Cutting spending too much too soon could tip the U.S. back into a recession and a downward spiral like those Europe’s austerity programs created: low growth, lost jobs, falling tax revenues, bigger deficits.
As Paul Krugman recently wrote in “Class Wars of 2012,” what U.S. voters clearly said in the November elections “was no to tax cuts for the rich, no to benefit cuts for the middle class and the poor. So what’s a top-down class warrior to do? The answer, as I have already suggested, is to rely on stealth—to smuggle in plutocrat-friendly policies under the pretense that they’re just sensible responses to the budget deficit…. Whenever some deficit-scold group talks about ‘shared sacrifice,’ you need to ask, sacrifice relative to what?'”

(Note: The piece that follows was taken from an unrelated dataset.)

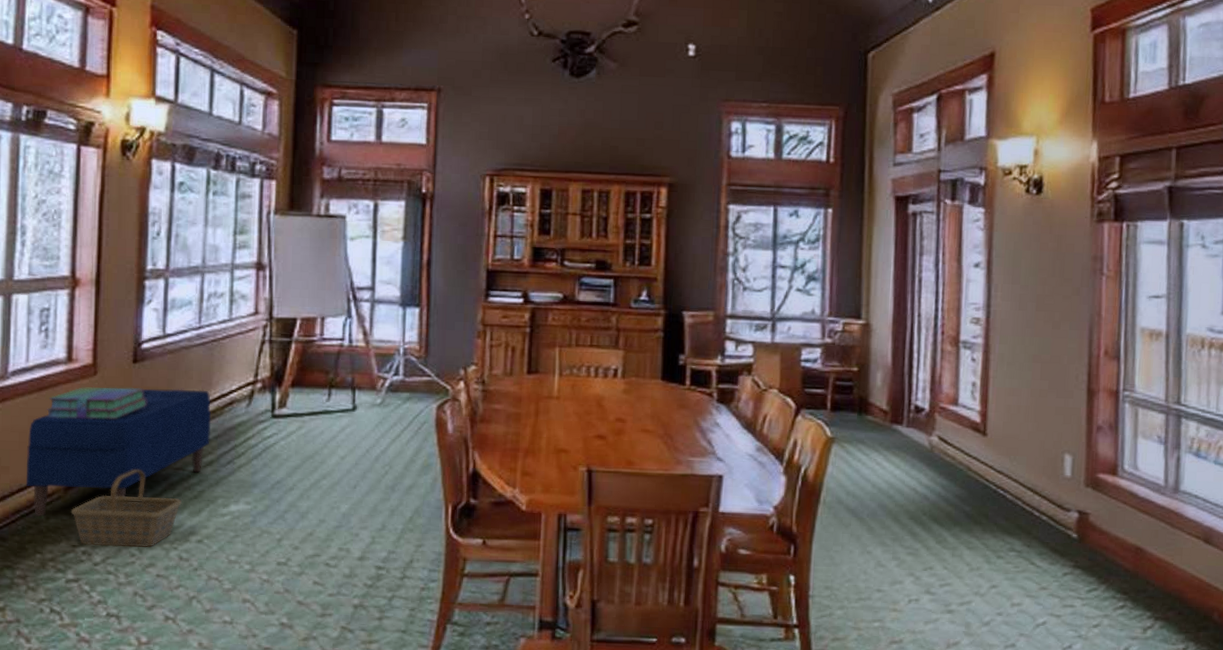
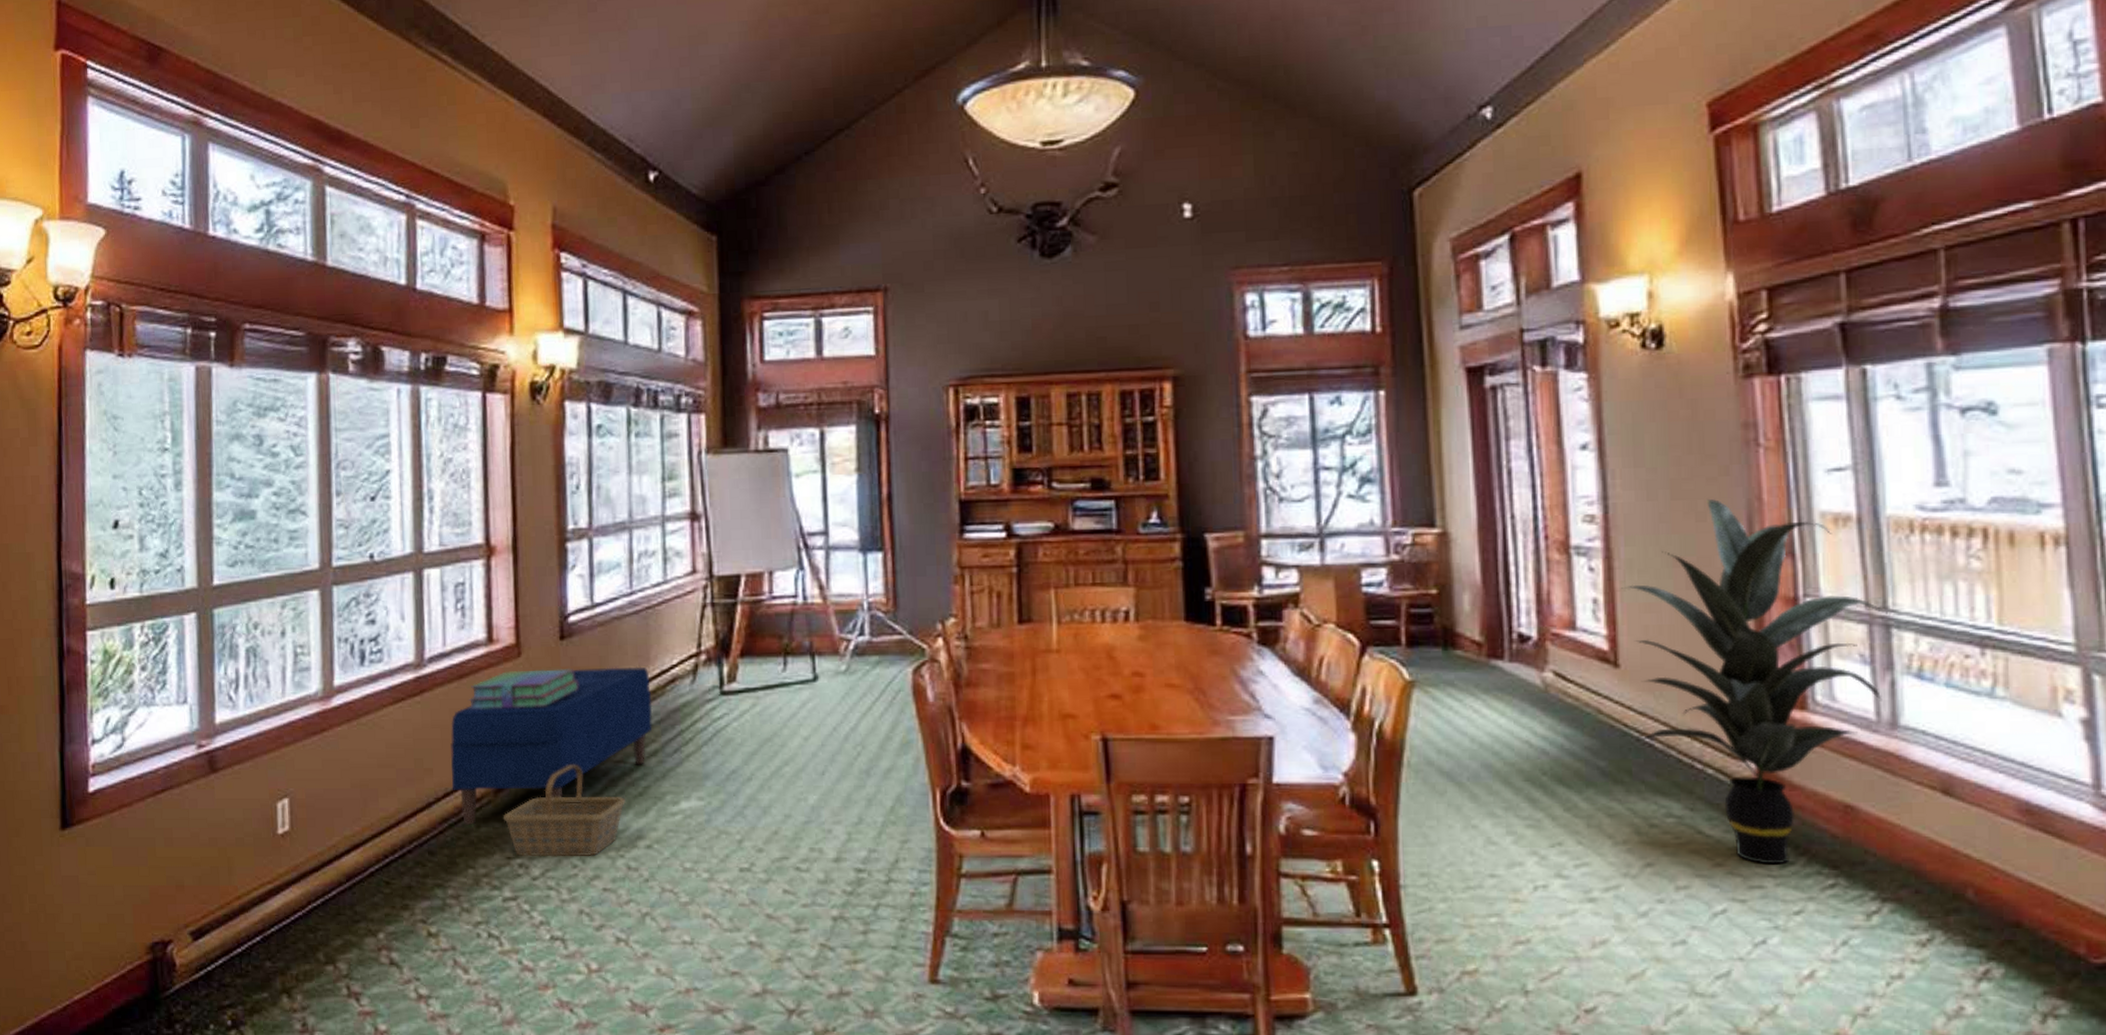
indoor plant: none [994,312,1184,590] -> present [1621,499,1894,865]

Revitalizing the economy will require investing in infrastructure and people. Investments in so-called “human capital” (economics-speak for “people”) pay off dramatically best on children under five. This means that fixing the budget deficit by sacrificing 4-year olds and HeadStart is not only hard-hearted but foolish.
The argument that governments must impose austerity measures to forestall a calamitous downgrade of their credit rating is nonsense. After the credit rating agencies stripped France and the U.S. of their triple AAA ratings, their sovereign bond sales were stronger than ever.
What’s more, the global bond market “disagreed with Moody’s and S&P more often than not this year when the companies told investors that governments were becoming safer or more risky,” according to data compiled by Bloomberg. Small wonder, given the companies’ outsize role in causing the 2007-08 financial crisis by slapping triple-A ratings on risky mortgage-backed securities.